L'isolement mis en place depuis quelques jours, va être vécu différemment selon l’entourage familial , amical, social.

Nous allons tous devoir mobiliser nos propres ressources pour nous adapter à ce nouveau fonctionnement  plus autonome.

Les personnes les plus vulnérables par la précarité de leur santé, de leur moyens financiers, et leur isolement social, risquent de souffrir d'avantage, dans l'anonymat absolu .

Les usagers et patients concernés par les addictions s'inscrivent souvent dans cette zone à risque .

Restons donc  tous vigilants avec  un regard  bienveillant  et solidaire , mais en insistant sur  le  maintient de l’accès aux soins en addictologie.

Une adaptation rapide aux nouvelles règles de confinement s'avère nécessaire (facilité pour le renouvellement du traitement de substitution aux opiacés par les pharmaciens,  comme tout traitement de pathologies chroniques).

Cette crise sans précédant, ne doit pas favoriser l'exclusion des plus vulnérables.

L’accès aux réseaux sociaux doit être facilité pour permettre aux plus fragiles de profiter d'une plateforme qui aide aujourd'hui nos adolescents à mieux supporter cette épidémie et le confinement essentiel pour en sortir.

Face  à cette situation, l'aide médicale et sociale doit être préservée pour répondre aux usagers et patients qui ont mis en place depuis longtemps un équilibre souvent précaire mais qui les empêche de couler , face à leurs addictions. Veillons à maintenir le lien avec eux.

**Liste des données:**
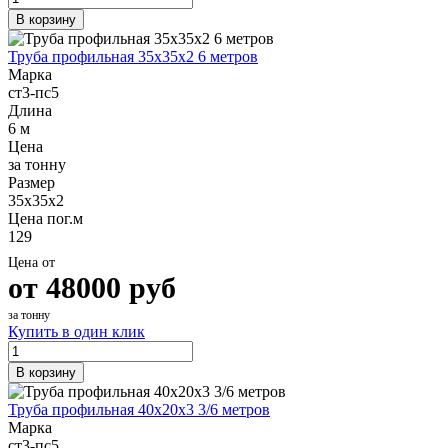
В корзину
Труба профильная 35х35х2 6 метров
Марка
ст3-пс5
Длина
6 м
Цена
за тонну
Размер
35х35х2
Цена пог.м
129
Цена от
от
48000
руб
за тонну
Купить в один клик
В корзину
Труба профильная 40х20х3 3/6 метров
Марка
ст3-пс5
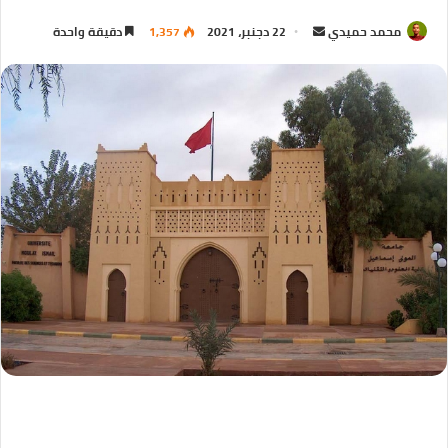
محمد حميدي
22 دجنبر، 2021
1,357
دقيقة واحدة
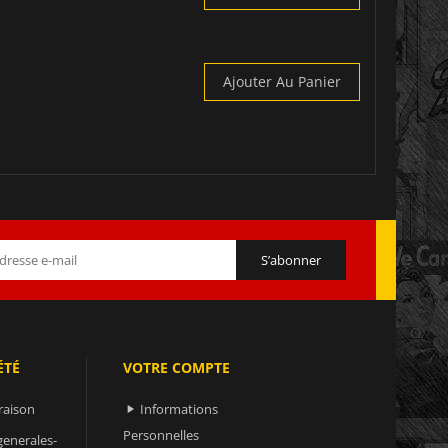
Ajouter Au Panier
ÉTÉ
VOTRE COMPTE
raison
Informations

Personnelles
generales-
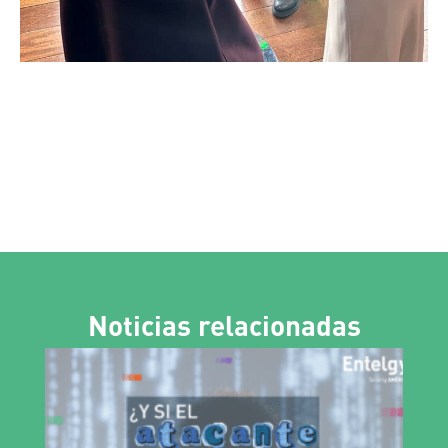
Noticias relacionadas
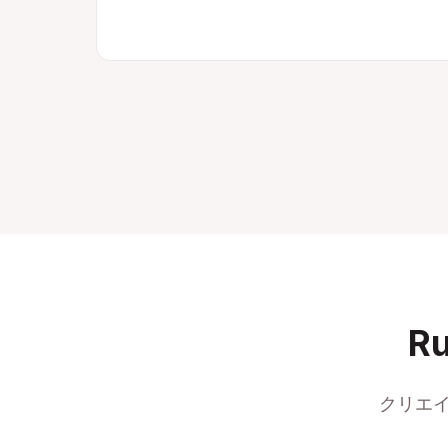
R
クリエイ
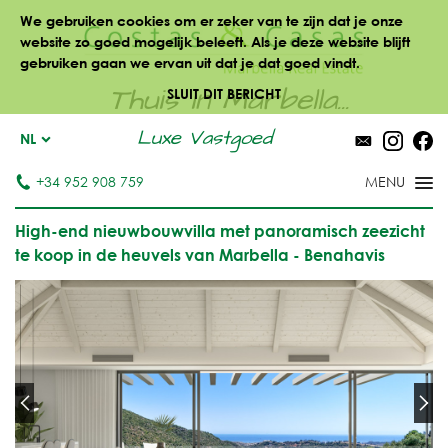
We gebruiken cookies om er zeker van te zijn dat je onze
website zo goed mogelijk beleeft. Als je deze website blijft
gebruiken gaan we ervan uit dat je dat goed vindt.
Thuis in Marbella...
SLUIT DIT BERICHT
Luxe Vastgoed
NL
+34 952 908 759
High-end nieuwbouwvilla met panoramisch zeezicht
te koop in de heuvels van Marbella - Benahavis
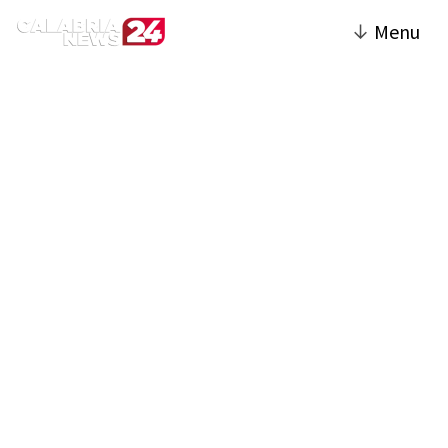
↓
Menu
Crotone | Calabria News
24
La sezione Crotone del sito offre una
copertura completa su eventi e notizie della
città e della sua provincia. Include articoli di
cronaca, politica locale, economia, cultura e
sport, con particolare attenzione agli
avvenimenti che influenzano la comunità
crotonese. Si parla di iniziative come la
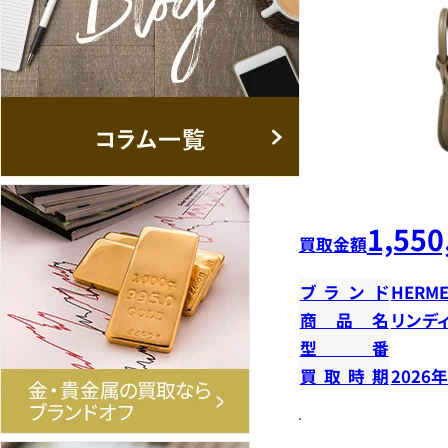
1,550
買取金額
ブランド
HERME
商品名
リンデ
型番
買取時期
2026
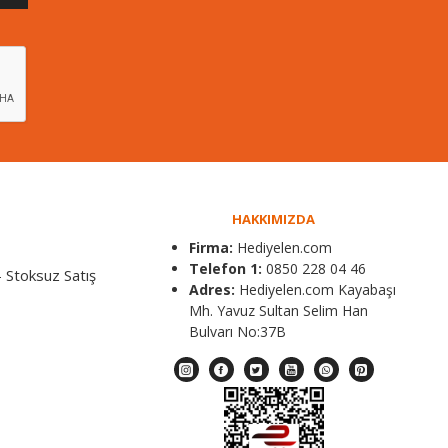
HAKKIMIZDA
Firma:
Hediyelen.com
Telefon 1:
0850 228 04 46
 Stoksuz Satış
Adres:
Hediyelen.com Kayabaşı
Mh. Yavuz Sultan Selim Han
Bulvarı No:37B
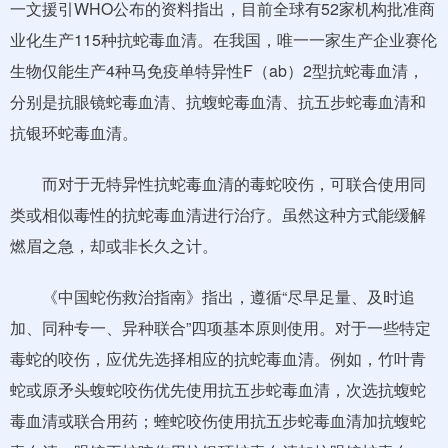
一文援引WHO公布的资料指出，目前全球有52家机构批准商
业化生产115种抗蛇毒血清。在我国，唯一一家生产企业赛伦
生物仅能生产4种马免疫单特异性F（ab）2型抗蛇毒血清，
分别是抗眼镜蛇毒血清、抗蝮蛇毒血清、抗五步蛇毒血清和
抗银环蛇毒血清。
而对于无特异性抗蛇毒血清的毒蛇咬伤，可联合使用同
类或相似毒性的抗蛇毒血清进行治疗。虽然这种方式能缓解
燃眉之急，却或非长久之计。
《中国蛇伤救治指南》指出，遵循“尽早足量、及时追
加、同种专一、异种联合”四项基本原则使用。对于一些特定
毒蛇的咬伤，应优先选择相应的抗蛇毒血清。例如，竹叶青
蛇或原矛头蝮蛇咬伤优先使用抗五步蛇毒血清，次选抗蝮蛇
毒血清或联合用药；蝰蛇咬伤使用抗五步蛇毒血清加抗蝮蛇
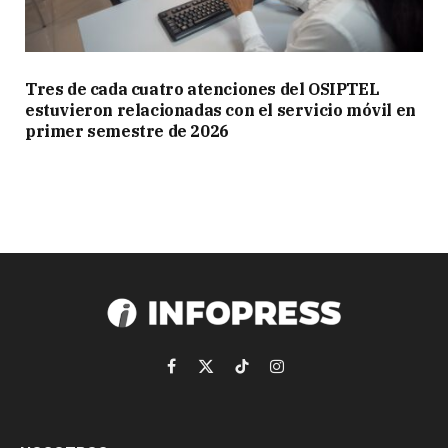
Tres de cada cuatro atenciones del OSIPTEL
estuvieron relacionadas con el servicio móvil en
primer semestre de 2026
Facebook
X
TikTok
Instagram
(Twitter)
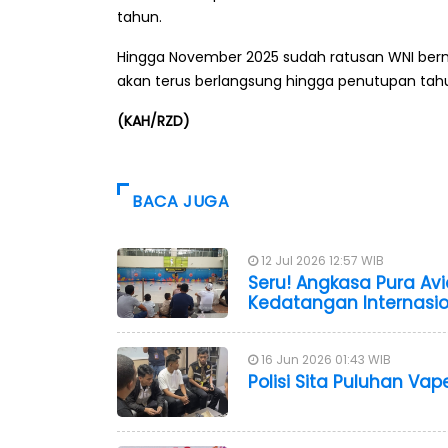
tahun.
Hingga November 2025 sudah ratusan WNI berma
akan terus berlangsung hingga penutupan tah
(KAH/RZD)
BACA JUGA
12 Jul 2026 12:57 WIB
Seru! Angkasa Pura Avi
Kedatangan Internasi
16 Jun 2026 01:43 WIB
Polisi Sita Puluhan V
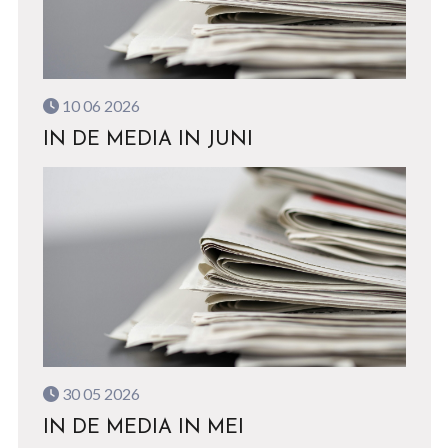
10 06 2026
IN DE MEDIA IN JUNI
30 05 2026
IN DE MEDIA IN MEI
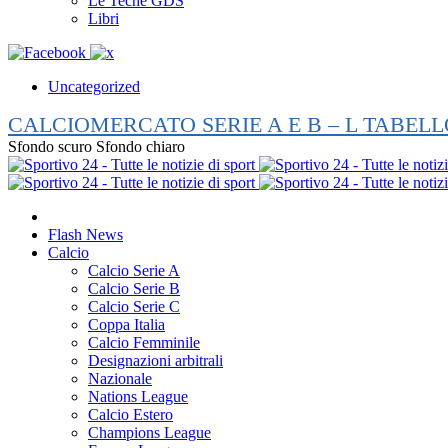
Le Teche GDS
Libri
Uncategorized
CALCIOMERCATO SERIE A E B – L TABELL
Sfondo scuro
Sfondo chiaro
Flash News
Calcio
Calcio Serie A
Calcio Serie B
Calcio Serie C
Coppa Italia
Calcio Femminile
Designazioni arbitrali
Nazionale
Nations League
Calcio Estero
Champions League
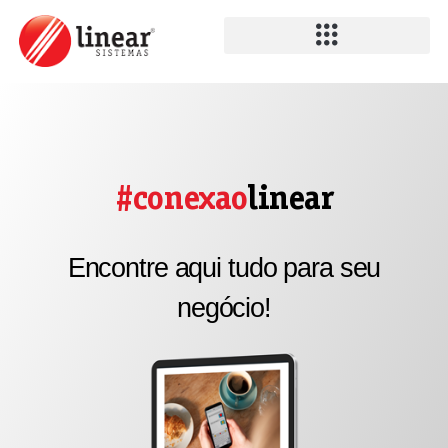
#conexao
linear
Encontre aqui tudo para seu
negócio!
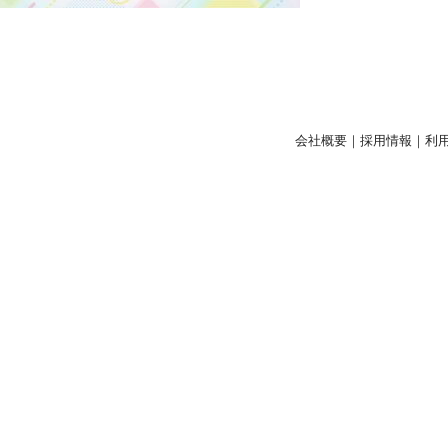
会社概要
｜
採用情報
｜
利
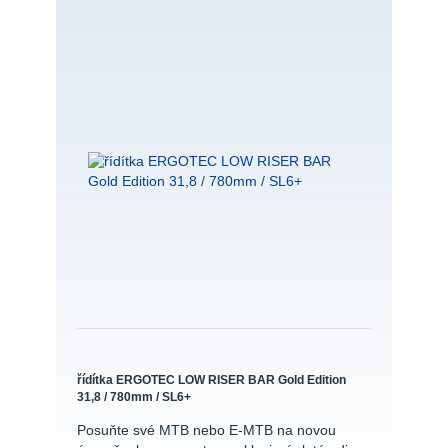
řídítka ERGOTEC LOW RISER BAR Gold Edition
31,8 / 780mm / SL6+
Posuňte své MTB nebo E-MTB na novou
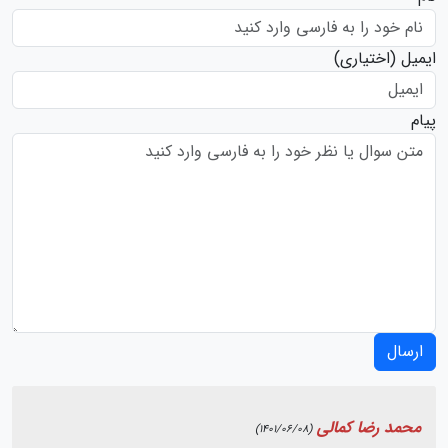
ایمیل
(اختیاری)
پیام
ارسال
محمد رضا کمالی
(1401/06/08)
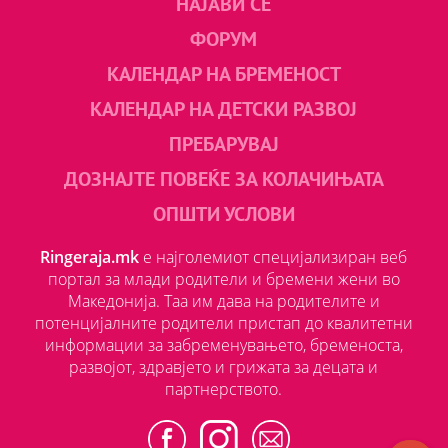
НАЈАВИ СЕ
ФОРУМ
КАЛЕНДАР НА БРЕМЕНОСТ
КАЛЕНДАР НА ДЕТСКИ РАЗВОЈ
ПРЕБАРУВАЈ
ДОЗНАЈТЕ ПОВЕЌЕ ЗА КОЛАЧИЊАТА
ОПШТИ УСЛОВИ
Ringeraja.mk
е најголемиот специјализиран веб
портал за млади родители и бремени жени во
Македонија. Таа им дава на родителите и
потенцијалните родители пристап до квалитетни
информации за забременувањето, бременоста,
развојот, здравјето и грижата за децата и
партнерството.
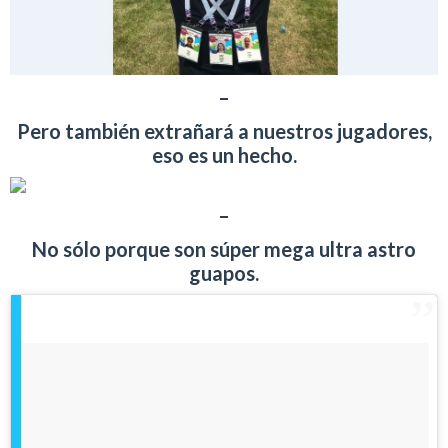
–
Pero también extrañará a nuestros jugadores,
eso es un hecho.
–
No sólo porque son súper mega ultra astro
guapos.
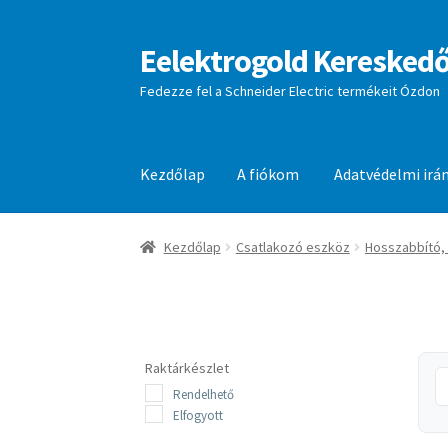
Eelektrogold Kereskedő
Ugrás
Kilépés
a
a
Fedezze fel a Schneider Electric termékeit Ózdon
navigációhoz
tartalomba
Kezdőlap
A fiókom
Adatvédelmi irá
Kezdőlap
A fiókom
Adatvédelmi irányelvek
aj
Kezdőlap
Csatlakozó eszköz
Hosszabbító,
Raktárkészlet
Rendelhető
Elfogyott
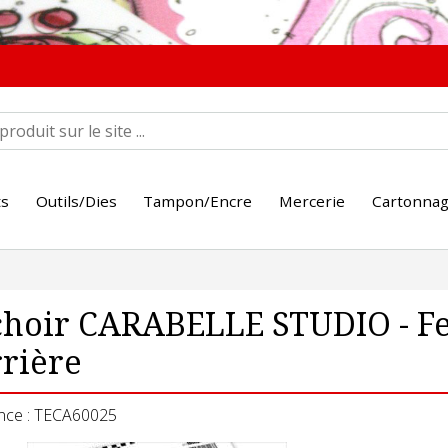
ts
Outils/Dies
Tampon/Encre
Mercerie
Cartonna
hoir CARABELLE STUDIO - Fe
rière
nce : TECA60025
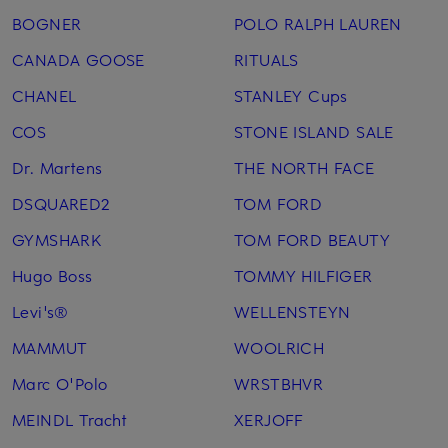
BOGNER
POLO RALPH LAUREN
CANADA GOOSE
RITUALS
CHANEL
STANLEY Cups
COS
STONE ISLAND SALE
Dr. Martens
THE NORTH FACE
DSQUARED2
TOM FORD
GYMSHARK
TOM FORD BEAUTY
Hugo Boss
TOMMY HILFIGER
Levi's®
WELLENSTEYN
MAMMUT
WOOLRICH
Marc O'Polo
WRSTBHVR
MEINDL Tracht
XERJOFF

**Objectif de l'exercice:** Imprimez le passage du texte sur le confinement et les addictions compris entre « Une adaptation rapide » et « pour en sortir. », ces deux bornes incluses.

**Corrigé:**
Une adaptation rapide aux nouvelles règles de confinement s'avère nécessaire (facilité pour le renouvellement du traitement de substitution aux opiacés par les pharmaciens,  comme tout traitement de pathologies chroniques).

Cette crise sans précédant, ne doit pas favoriser l'exclusion des plus vulnérables.

L’accès aux réseaux sociaux doit être facilité pour permettre aux plus fragiles de profiter d'une plateforme qui aide aujourd'hui nos adolescents à mieux supporter cette épidémie et le confinement essentiel pour en sortir.